Legislation Proposed to Modernize Oil Taxes
February 22, 2006
"Completion of the gas pipeline contract represents a major milestone in securing a natural gas pipeline, which will provide hope and opportunity for Alaska's future. Modernizing our oil tax system will provide Alaskans with revenue today," said the governor. "These are two historic events, ones that will define the state's economy for decades to come."
(February 21, 2006) An historic agreement was reached between the state and three major producers on the initial contracts for a Petroleum Production Tax and the construction of a Natural Gas Pipeline. Pictured above from left to right: Tony Hayward (Group Managing Director and CEO of E&P for BP), Frank H. Murkowski (Governor of Alaska), Morris Foster (President of ExxonMobil Production Co.), Jim Mulva (Chairman of the Board and CEO of ConocoPhillips) and Jim Clark (Chief of Staff to Governor Murkowski).
"ConocoPhillips is pleased that all parties have reached an agreement in principle with the State of Alaska on the base fiscal contract terms for an Alaska gas pipeline project.

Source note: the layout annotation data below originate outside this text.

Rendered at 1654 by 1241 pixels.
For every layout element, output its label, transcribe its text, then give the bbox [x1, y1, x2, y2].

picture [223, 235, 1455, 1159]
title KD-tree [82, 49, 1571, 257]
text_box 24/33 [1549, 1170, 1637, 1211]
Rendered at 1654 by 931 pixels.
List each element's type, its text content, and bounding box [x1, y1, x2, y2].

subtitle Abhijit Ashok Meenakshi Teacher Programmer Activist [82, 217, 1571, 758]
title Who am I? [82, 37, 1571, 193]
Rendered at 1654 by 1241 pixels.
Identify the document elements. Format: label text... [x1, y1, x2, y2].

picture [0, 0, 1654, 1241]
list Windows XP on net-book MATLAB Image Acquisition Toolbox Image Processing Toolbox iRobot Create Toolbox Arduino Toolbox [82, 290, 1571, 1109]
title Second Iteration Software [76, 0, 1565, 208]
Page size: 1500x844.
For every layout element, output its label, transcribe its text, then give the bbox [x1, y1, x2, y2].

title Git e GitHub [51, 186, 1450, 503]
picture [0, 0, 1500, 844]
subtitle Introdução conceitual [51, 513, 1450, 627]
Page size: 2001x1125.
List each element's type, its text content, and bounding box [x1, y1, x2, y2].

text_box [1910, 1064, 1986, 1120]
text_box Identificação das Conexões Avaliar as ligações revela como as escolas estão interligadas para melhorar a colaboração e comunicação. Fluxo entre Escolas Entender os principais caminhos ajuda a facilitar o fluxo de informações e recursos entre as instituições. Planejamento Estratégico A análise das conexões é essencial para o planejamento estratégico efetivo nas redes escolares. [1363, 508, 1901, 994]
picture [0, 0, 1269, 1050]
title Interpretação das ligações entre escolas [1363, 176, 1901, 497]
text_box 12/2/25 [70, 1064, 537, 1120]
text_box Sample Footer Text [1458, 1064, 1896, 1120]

We also believe that a well-constructed net profits tax could benefit Alaska and provide the fiscal certainty that will support future investment," said Jim Bowles, president of ConocoPhillips Alaska.
"Oil contract terms consistent with the governor's proposed tax bill would provide the predictability and durability necessary to advance the gas project to the next phase. ExxonMobil also confirms that we have reached agreement with the governor on the major provisions of the gas fiscal contract," said Richard Owen, vice president of ExxonMobil Alaska Production, Inc. "We look forward to working with the administration to finalize the materials and initiate the public comment period."
The governor stated that technical issues connected to the gas contract must still be addressed along with oil fiscal stability terms. He also noted that the oil tax legislation will be transmitted to the Legislature for full public and legislative consideration.
"The legislation I am proposing strikes a balance," said Murkowski. "As governor, I must be mindful of all operators, the smallest to the largest, with an eye on the ultimate goal of a sound economic and investment climate in the state of Alaska."
The current production tax on oil is based on a percentage of the gross value of production and is driven by the Economic Limit Factor, which no longer works. The Kuparuk field, the second-largest oil field in the nation, will no longer pay a production tax this year and Prudhoe Bay will pay near zero taxes in 12-14 years.
The proposed legislation will deliver significantly higher oil revenues to Alaska. At current oil prices, Alaska will receive an additional $1 billion in production tax revenue.
"Alaskans deserves a fair share of revenues from our oil wealth particularly at this time of higher oil prices. With the producers seeking greater fiscal stability in return for a commitment to move forward on a natural gas pipeline, this is the most appropriate time to reform our ineffective and inadequate tax system," Murkowski said.
The new tax system will be based on the percentage of the net profit, or revenues minus capital and operating expenditures. Under the system, the producers will pay a 20 percent tax rate and receive a 20 percent tradable tax credit. Tax revenues would be lower when initial large capital investments are made and, consequently, higher as the production increases.
The petroleum production tax will provide a $73 million annual standard tax deduction that will provide an incentive for oil exploration by smaller independents.